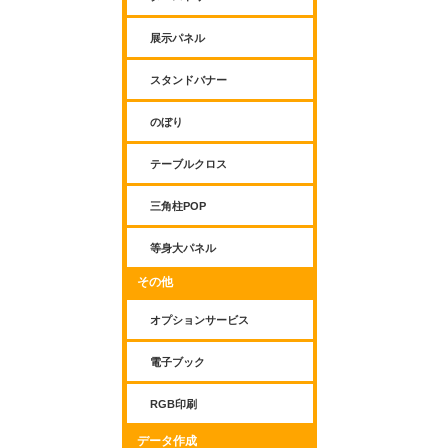
展示パネル
スタンドバナー
のぼり
テーブルクロス
三角柱POP
等身大パネル
その他
オプションサービス
電子ブック
RGB印刷
データ作成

**Prompt**
Print every line of text from the records above without changing anything, and leave out the pictures.

**Task result**
展示パネル
スタンドバナー
のぼり
テーブルクロス
三角柱POP
等身大パネル
その他
オプションサービス
電子ブック
RGB印刷
データ作成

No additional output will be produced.